In an act of reverence, the jailer fell at the feet of the missionaries. He knew that these men possessed power and that they had come to proclaim the way of salvation. We don’t know where he heard this from. I suspect a lot of people heard the slave-girl babbling on about it. Nevertheless, the jailer led these two outside the prison and asked them what he must do to be saved. They told him and his family, and all believed, were saved, and were baptized.

The changes in that jailer, a crusty and cruel man no doubt, began immediately. The one who had at least played a part in the beating of these men now cleansed and dressed their wounds, his cruelty converted to compassion. From the darkest hole of that prison, he took them into his own home and fed them a good meal. 
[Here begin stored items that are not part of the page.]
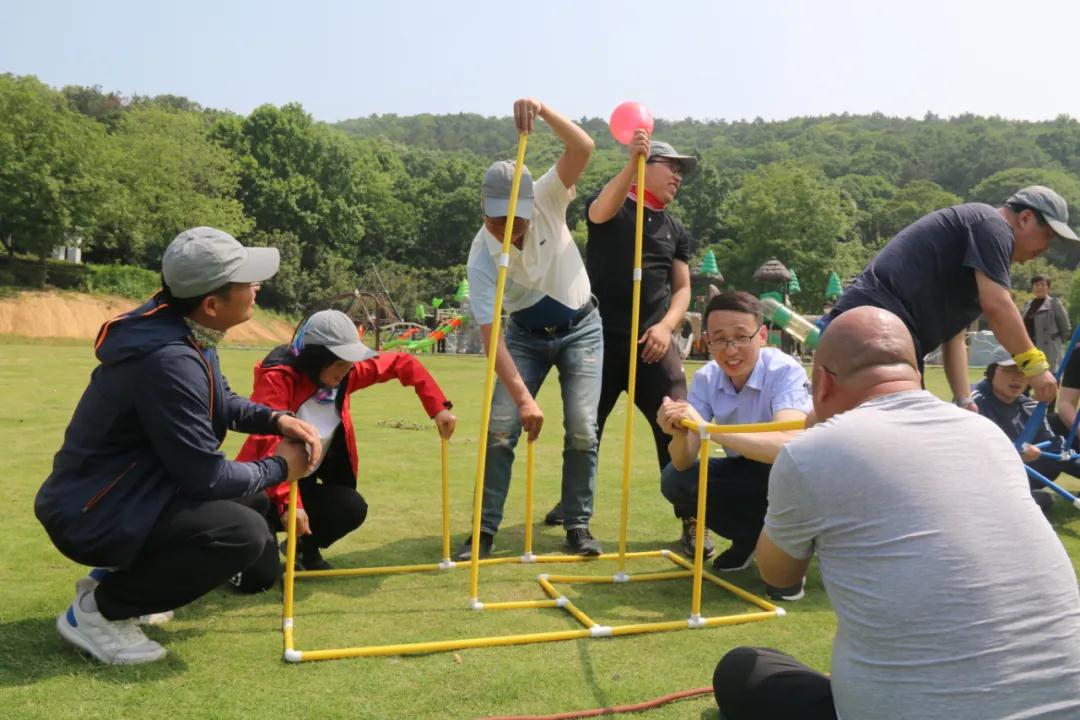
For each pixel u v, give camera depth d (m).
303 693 2.71
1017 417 5.82
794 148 144.25
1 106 37.78
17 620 3.26
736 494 4.14
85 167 39.22
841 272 58.03
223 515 2.96
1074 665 1.74
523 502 5.80
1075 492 6.37
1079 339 5.67
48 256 41.56
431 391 4.27
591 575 4.18
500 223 4.04
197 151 50.78
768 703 2.27
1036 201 3.95
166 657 2.99
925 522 1.84
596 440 4.59
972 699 1.72
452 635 3.30
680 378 4.86
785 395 4.01
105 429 2.81
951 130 146.50
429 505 5.55
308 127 63.62
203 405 2.84
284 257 53.28
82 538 2.78
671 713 2.64
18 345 28.22
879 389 2.10
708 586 4.08
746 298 4.06
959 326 4.09
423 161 98.12
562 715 2.58
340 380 3.94
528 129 3.79
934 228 3.95
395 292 52.78
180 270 2.80
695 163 4.92
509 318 4.59
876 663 1.84
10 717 2.47
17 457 6.65
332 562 4.33
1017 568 1.80
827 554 1.99
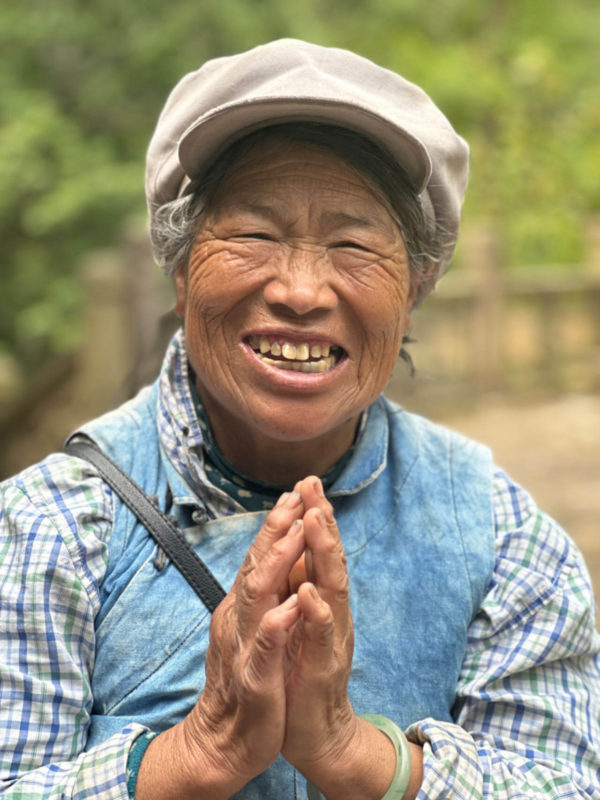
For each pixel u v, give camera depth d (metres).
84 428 1.35
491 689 1.27
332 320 1.21
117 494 1.27
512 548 1.34
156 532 1.25
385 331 1.24
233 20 8.50
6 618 1.17
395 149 1.21
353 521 1.33
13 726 1.14
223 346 1.23
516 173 10.24
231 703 1.08
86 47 8.77
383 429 1.38
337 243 1.21
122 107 8.91
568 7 12.14
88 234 8.73
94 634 1.22
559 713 1.25
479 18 11.62
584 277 8.00
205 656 1.21
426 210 1.31
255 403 1.22
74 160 8.45
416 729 1.20
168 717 1.19
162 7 8.62
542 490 5.34
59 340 8.50
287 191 1.19
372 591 1.29
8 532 1.22
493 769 1.20
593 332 8.08
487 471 1.41
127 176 8.41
“Now when day came, the chief magistrates sent their policemen, saying, “Release those men.” And the jailer reported these words to Paul, saying, “The chief magistrates have sent to release you. Now therefore come out and go in peace.” But Paul said to them, “They have beaten us in public without trial, men who are Romans, and have thrown us into prison; and now are they sending us away secretly? No indeed! But let them come themselves and bring us out.” And the policemen reported these words to the chief magistrates. And they were afraid when they heard that they were Romans, and they came and appealed to them, and when they had brought them out, they kept begging them to leave the city. And they went out of the prison and entered the house of Lydia, and when they saw the brethren, they encouraged them and departed.” Acts 16:35-40

Dressed, doctored and fed, with perhaps some time of fellowship and prayer with their new brothers, it would appear Paul and Silas returned to the jail. Why? As well ask why the magistrates decided to order the release of Paul and Silas. Maybe Lydia pressured them. Maybe the earthquake scared them. Paul’s response wasn’t what they expected. Instead of gratefully accepting his release and slipping out of town never to return, Paul refused to leave his cell until those responsible for his illegal treatment acknowledged their wrong and made a somewhat public apology.
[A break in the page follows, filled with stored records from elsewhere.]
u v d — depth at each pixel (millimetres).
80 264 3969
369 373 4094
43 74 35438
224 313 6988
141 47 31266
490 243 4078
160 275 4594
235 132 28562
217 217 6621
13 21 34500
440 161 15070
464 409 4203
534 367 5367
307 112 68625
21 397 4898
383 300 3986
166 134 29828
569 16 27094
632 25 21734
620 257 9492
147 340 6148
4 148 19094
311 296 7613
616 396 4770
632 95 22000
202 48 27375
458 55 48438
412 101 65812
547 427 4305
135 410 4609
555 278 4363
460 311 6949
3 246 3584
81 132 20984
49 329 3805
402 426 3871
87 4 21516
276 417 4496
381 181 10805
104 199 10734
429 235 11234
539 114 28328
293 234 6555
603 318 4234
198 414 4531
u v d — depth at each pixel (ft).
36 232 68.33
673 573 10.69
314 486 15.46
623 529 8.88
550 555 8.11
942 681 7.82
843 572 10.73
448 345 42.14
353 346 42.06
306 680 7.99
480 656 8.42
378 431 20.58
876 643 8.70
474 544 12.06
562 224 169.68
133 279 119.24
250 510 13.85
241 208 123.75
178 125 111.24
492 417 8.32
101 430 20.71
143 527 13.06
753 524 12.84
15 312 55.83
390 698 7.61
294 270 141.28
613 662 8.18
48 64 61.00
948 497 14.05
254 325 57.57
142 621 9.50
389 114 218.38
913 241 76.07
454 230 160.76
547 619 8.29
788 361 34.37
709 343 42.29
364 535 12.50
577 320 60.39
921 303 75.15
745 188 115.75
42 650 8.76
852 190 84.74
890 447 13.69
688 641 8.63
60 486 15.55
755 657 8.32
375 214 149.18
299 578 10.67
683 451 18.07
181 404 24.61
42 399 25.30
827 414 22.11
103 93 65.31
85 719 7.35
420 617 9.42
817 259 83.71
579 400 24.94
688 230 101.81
Why was Paul so indignant? The laws of Rome, which Paul had wrongly been accused of breaking, were the very laws which the magistrates had violated. The Christian who looks forward to the coming of Messiah and for the establishment of justice on the earth (Matthew 6:10), is one who also desires to see justice done now. Paul’s continued freedom to preach the gospel was somewhat on the line, as was the freedom of the church in Philippi to conduct its worship and ministry. What Paul did, he did for the cause of justice, and for the sake of the gospel of Jesus Christ. By demanding justice from the magistrates, he was also providing some protection for the new Philippian church. It would be a while before they risked Paul’s report of their actions by persecuting Christians in their town.

With great chagrin, the magistrates complied with Paul’s demands, and pled with he and Silas to go quietly. They did leave Philippi, though they first visited at Lydia’s home and encouraged the church. Apparently there had been a good number of people saved in addition to the jailer and Lydia. Philippi would never be the same and it goes down in history as one of the great Christian centers.
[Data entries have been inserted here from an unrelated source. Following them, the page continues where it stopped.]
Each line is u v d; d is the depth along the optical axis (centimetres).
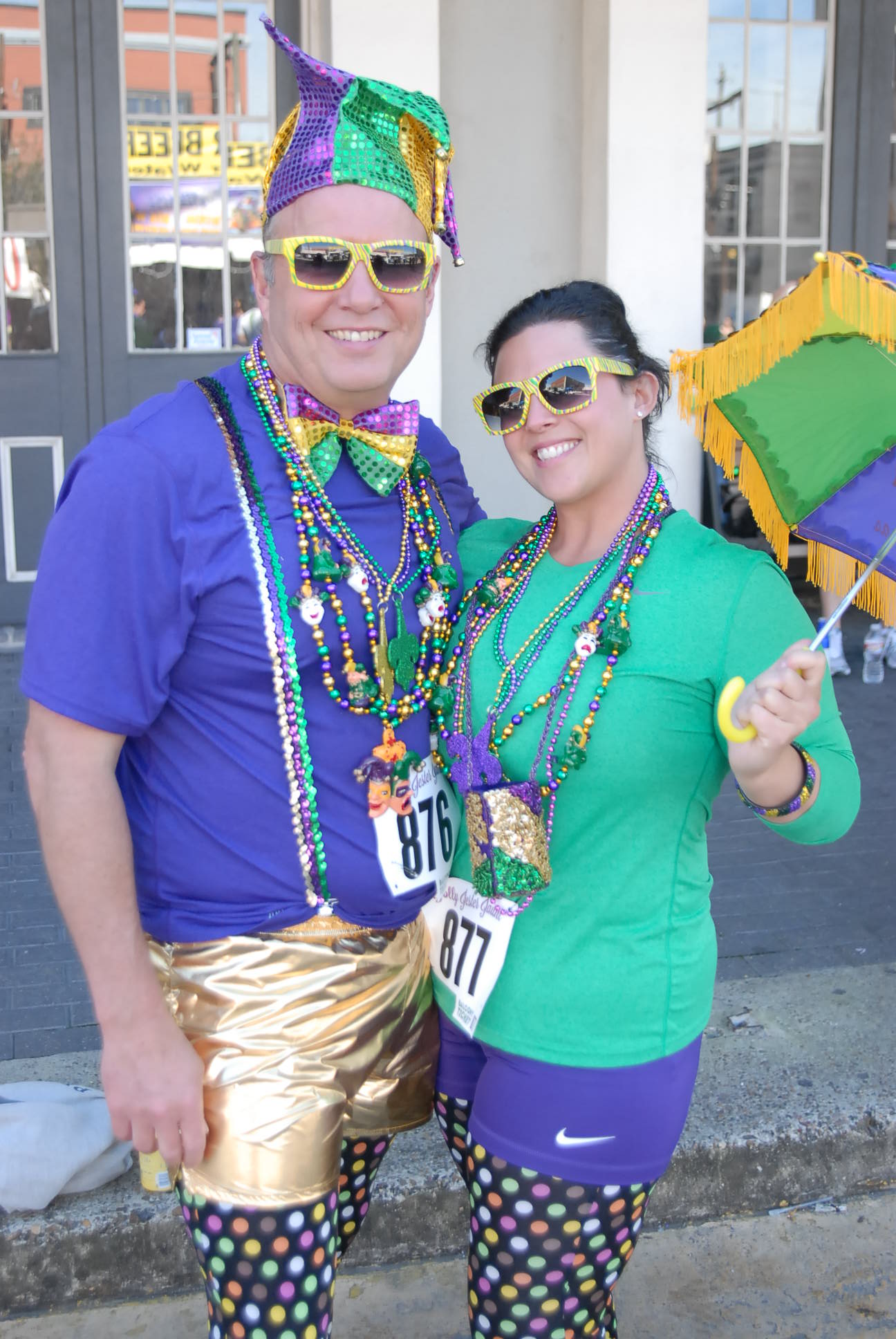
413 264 151
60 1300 229
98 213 624
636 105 592
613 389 161
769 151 694
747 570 156
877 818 439
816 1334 224
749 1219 256
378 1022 162
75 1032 291
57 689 138
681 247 609
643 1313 229
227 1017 153
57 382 637
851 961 332
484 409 169
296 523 151
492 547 184
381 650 157
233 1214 146
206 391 155
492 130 616
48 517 650
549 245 634
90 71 609
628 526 163
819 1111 260
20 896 367
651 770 153
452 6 598
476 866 157
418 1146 251
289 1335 148
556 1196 153
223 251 639
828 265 133
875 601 177
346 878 156
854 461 174
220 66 618
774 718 133
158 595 141
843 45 685
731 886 384
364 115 147
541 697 157
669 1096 157
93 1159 231
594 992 154
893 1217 256
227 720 151
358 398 155
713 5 671
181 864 154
God can speak through a myriad of ways. Was it a still small voice that told Paul he couldn’t share the gospel in Asia? He had a vision in Troas. The natural occurrence of an earthquake certainly spoke to the jailer.  God moves in many ways and His messages are available for Christians to understand with the guidance of the Holy Spirit. We should be open for God to speak as much through mundane activities as miraculous events because He is everywhere and can speak to us at anytime. Knowing this, do we have our ears open for His guidance?